Start of Passage to read
Getting final urls of shortened urls (like bit.ly)

2020-02-01 12:37发布

问题:

[Updated At Bottom]
Hi everyone.

Start With Short URLs:
Imagine that you've got a collection of 5 short urls (like http://bit.ly) in a php array, like this:

$shortUrlArray = array("http://bit.ly/123",
"http://bit.ly/123",
"http://bit.ly/123",
"http://bit.ly/123",
"http://bit.ly/123");

End with Final, Redirected URLs:
How can I get the final url of these short urls with php? Like this:

http://www.example.com/some-directory/some-page.html
http://www.example.com/some-directory/some-page.html
http://www.example.com/some-directory/some-page.html
http://www.example.com/some-directory/some-page.html
http://www.example.com/some-directory/some-page.html

I have one method (found online) that works well with a single url, but when looping over multiple urls, it only works with the final url in the array. For your reference, the method is this:

function get_web_page( $url )
End of Passage to read
Requirement A
In the forum thread on shortened URLs, why does the poster's existing method fall short? Answer in one to three sentences.
Start of Dataset records
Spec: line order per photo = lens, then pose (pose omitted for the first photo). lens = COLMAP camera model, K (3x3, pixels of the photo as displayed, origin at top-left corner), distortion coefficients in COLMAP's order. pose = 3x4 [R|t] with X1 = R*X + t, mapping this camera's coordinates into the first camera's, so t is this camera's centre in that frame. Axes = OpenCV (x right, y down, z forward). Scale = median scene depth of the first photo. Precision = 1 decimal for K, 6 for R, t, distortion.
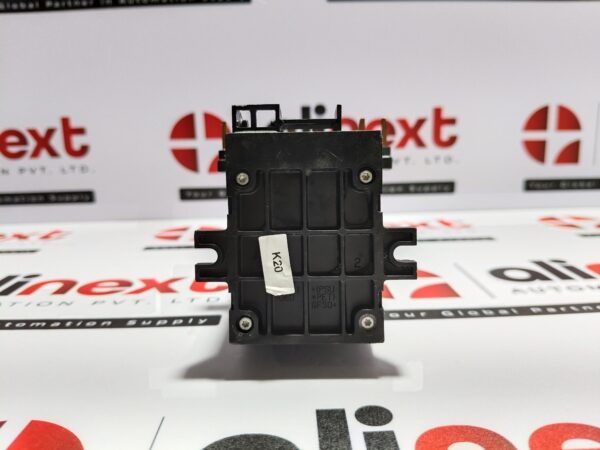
lens RADIAL K [[469.9, 0, 295.8], [0, 469.9, 221.8], [0, 0, 1]] dist [-0.018081, -0.069424]
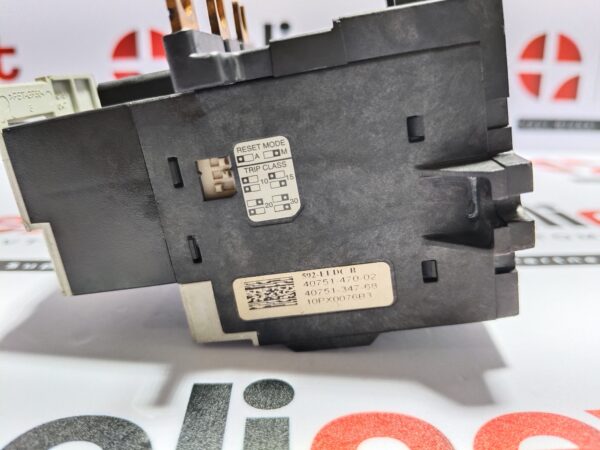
lens RADIAL K [[469.9, 0, 296.2], [0, 469.9, 228.4], [0, 0, 1]] dist [-0.018081, -0.069424]
pose [[0.999727, 0.019572, 0.012783, 0.082836], [-0.020948, 0.992763, 0.118248, 0.028755], [-0.010376, -0.118483, 0.992902, 0.126166]]
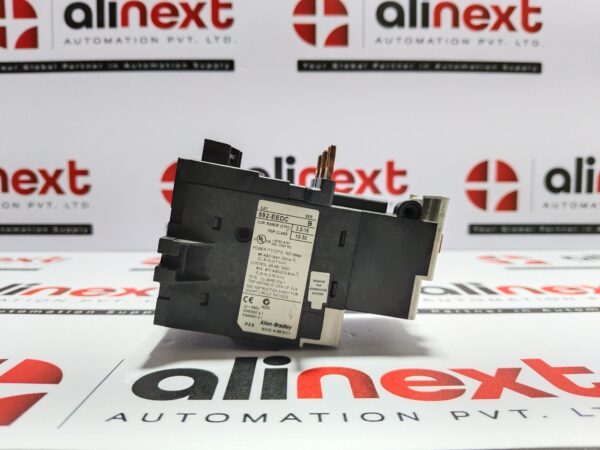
lens RADIAL K [[469.9, 0, 300.3], [0, 469.9, 226.0], [0, 0, 1]] dist [-0.018081, -0.069424]
pose [[0.999699, 0.024453, 0.002028, 0.094376], [-0.024028, 0.992347, -0.121118, 0.079150], [-0.004974, 0.121033, 0.992636, -0.172737]]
End of Dataset records
Requirement B
Repeat every row of the relative pose estimation data word for word, leaving the pictures out.

Exercise result A
The method the poster found online works well with a single URL. When looping over multiple URLs, it only works with the final URL in the array.

Exercise result B
Spec: line order per photo = lens, then pose (pose omitted for the first photo). lens = COLMAP camera model, K (3x3, pixels of the photo as displayed, origin at top-left corner), distortion coefficients in COLMAP's order. pose = 3x4 [R|t] with X1 = R*X + t, mapping this camera's coordinates into the first camera's, so t is this camera's centre in that frame. Axes = OpenCV (x right, y down, z forward). Scale = median scene depth of the first photo. Precision = 1 decimal for K, 6 for R, t, distortion.
lens RADIAL K [[469.9, 0, 295.8], [0, 469.9, 221.8], [0, 0, 1]] dist [-0.018081, -0.069424]
lens RADIAL K [[469.9, 0, 296.2], [0, 469.9, 228.4], [0, 0, 1]] dist [-0.018081, -0.069424]
pose [[0.999727, 0.019572, 0.012783, 0.082836], [-0.020948, 0.992763, 0.118248, 0.028755], [-0.010376, -0.118483, 0.992902, 0.126166]]
lens RADIAL K [[469.9, 0, 300.3], [0, 469.9, 226.0], [0, 0, 1]] dist [-0.018081, -0.069424]
pose [[0.999699, 0.024453, 0.002028, 0.094376], [-0.024028, 0.992347, -0.121118, 0.079150], [-0.004974, 0.121033, 0.992636, -0.172737]]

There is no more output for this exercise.